Los Angeles has been ground zero for hit-and-run crashes after LA Weekly reported late last year that there were 20,000 such incidents in the city each year, with 4,000 resulting in injuries or death. In 2009, the newspaper reported, 48% of the city's crashes were hit-and-run, compared with 11% nationally.
 
"There is a values problem," says California Assemblyman Mike Gatto, a Democrat from the Los Angeles area who introduced a bill that extended the statute of limitations for hit-and-run offenses from three to six years. The bill was signed into law last month and takes effect July 1.
 
"I had been reading the stories that Los Angeles had this just absolute plague … of hit-and-run accidents," Gatto says. "It really comes down to folks being left for dead on the side of the road by the person who is in a best position to call 911. When it comes down to it, the legislature speaks for society's values. Unless we did something, we were failing from a values standpoint."
 
Following the LA Weekly story, Los Angeles Police Chief Charlie Beck released a report that maintained that the city's hit-and-run crash rate compared favorably with other major cities, such as New York, Chicago and Houston.
 
Around the USA, the rise in hit-and-run crashes is leading to tougher laws in some of the states with the highest rates of resulting deaths.
 
• In Texas, legislators moved to close a loophole that police officers said encouraged intoxicated drivers involved in crashes to flee the scene. Before Sept. 1, the maximum penalty for failing to render aid was just half that for causing a drunken-driving crash death. The penalty for leaving the scene of a crash was raised from a third-degree felony, with a maximum 10-year prison term, to a second-degree felony, punishable by up to 20 years in prison — same as for intoxicated manslaughter.
 
• In Florida, where the State Patrol says there were nearly 70,000 hit-and-run crashes in 2012 and three of every five road fatalities were pedestrians struck by hit-run drivers, legislators are considering a bill that would impose a mandatory sentence of at least three years on hit-and-run drivers.
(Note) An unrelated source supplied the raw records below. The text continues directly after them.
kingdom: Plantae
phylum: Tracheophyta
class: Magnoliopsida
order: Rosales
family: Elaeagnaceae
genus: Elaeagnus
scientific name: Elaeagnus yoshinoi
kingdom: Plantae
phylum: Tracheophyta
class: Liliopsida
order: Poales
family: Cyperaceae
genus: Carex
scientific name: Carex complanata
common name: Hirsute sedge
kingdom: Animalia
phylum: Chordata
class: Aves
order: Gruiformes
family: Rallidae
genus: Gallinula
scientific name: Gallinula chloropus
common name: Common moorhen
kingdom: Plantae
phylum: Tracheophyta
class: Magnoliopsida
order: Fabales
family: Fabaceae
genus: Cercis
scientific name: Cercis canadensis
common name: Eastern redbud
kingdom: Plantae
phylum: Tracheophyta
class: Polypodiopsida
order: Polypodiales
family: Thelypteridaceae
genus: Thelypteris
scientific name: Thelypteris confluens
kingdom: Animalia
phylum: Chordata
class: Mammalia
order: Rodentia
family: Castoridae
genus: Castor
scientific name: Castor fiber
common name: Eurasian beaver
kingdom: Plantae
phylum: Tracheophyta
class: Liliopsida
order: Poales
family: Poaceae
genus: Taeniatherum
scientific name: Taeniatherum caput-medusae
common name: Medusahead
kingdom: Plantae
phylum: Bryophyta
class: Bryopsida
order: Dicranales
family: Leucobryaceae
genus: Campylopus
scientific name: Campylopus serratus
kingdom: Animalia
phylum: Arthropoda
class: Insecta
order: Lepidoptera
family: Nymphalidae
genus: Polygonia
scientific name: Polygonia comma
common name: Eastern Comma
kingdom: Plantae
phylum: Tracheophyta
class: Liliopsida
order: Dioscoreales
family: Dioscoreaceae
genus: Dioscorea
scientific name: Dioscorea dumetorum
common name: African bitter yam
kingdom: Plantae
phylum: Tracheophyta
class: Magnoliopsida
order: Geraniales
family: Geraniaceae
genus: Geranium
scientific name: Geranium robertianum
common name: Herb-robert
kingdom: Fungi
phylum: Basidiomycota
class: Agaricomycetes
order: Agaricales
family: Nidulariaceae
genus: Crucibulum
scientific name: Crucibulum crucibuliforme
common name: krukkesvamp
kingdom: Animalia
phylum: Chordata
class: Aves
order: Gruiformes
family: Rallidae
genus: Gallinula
The sentence would be seven years if someone is seriously injured and 10 years in fatal crashes.
 
• In 2012, Arizona enacted a law requiring that any driver who leaves the scene of a crash resulting in serious injury automatically have their license suspended for five years. If there's a death, the automatic suspension is 10 years, not including time in jail.
 
• Also last year, Colorado enacted a law that made a hit-and-run crash with serious bodily injury a Class 4 felony, which carries the same penalty as driving while drunk.